Cinéma | ÉVANOUIS – 15,5/20

Par Taibbo

De Zach CreggerAvec Josh Brolin, Julia Garner, Alden Ehrenreich

Chronique : Le salut d’Hollywood viendra-t-il du cinéma de genre ?
Après les succès surprise (et mérité) de Sinners, le film vampirique de Ryan Coogler, la sensation de l’été est un drame horrifique sacrément bien foutu.
Divisé en chapitres empruntant chacun le point de vue d’un des personnages clé de l’intrigue, Évanouis profite pleinement des opportunités narratives qu’offre sa structure éclatée pour raconter une histoire captivante, cohérente de bout en bout, effrayante bien sûr, mais suscitant aussi l’empathie pour ses protagonistes. Ce puzzle dont les pièces s’assemblent progressivement permet au réalisateur Zach Cregger de traduire la détresse collective d’une communauté face au drame mystérieux qui la frappe, révélant au passage à travers leurs réactions une partie du visage de l’Amérique d’aujourd’hui.
Grâce aux révélations que nous apporte chaque segment, on appréhende mieux la psychologie de ceux qui les incarne. L’enquête progresse au rythme de nos rencontres avec les personnages, en même temps que les éléments horrifiques du scénario se dévoilent. Malgré la multiplication des sous-intrigues, Cregger ne perd jamais de vue que la disparition mystérieuse de ces 17 enfants reste le cœur du récit, un récit auquel on s’accroche de plus en plus en espérant une seule chose, que le dénouement soit à la hauteur de ce qui nous y a amené. Avouons-le, ce n’est pas tout à fait le cas. Mais c’est aussi parce que Cregger a déployé jusqu’à là une mise en scène d’une maitrise épatante, si bien qu’on n’est pas loin de penser que le chemin pour y arriver importe plus que la résolution elle-même.
Dans sa manière de raconter, Cregger ne laisse rien au hasard, faisant preuve d’une technique irréprochable (travelling, zoom, plans fixe..), d’un sens du récit exceptionnel et d’un vrai talent pour traduire l’angoisse et l’incompréhension autant que la peine.
Que ce soit dans la diversité et l’intelligence de ses plans, l’usage parcimonieux des codes du film d’horreur, le très juste dosage des effets dramatiques, ou le soutien d’une musique originale parfaitement adaptée, Evanouis donne l’impression d’une œuvre parfaitement aboutie.
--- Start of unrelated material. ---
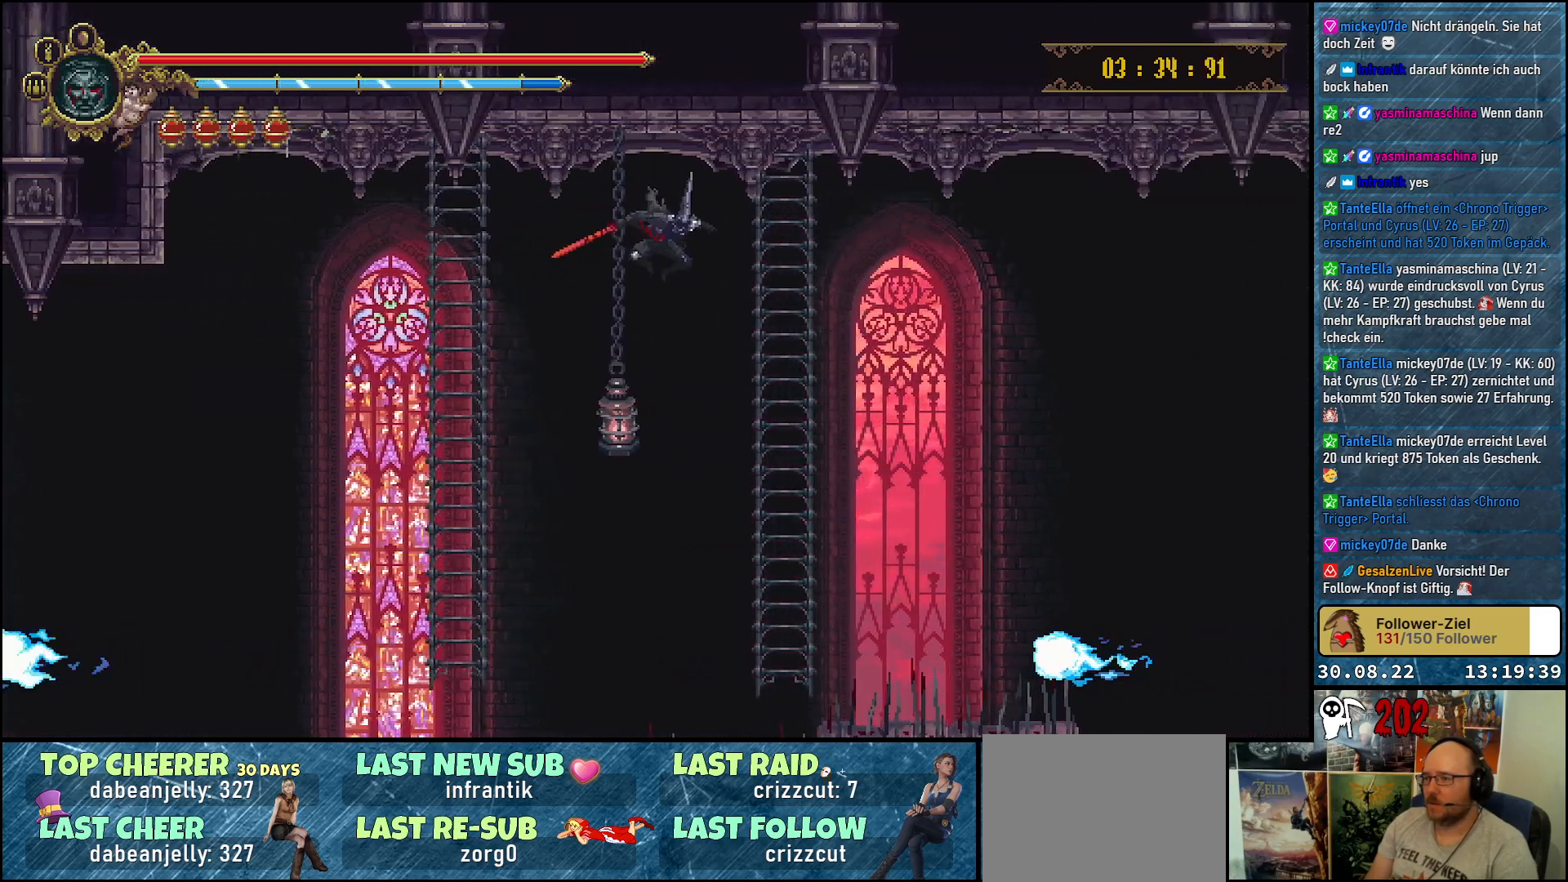
{"buttons": ["DPAD_UP"], "left_stick": "center", "right_stick": "center", "events": [[350, "A", "up"], [383, "DPAD_UP", "down"], [417, "DPAD_RIGHT", "up"]]}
On remarquera également le recours bienvenu à un humour presque grotesque pour désamorcer le malaise et l’inconfort que peuvent provoquer certaines scènes.
Zach Cregger démontre une créativité et une singularité qu’on n’avait pas observé depuis longtemps au sein des studios US. Un peu comme quand Nolan faisait Memento, Villeneuve Incendies ou, si on remonte encore plus loin, Shyamalan Le 6ème sens.
On sort de Evanouis avec la conviction d’avoir vu quelque chose d’original, de brillant, un film profondément et durablement marquant pour le cinéma d’horreur. Et l’éclosion d’un réalisateur qui va compter à l’avenir.

Synopsis : Lorsque tous les enfants d’une même classe, à l’exception d’un, disparaissent mystérieusement la même nuit, à la même heure, la ville entière cherche à découvrir qui — ou quoi — est à l’origine de ce phénomène inexpliqué.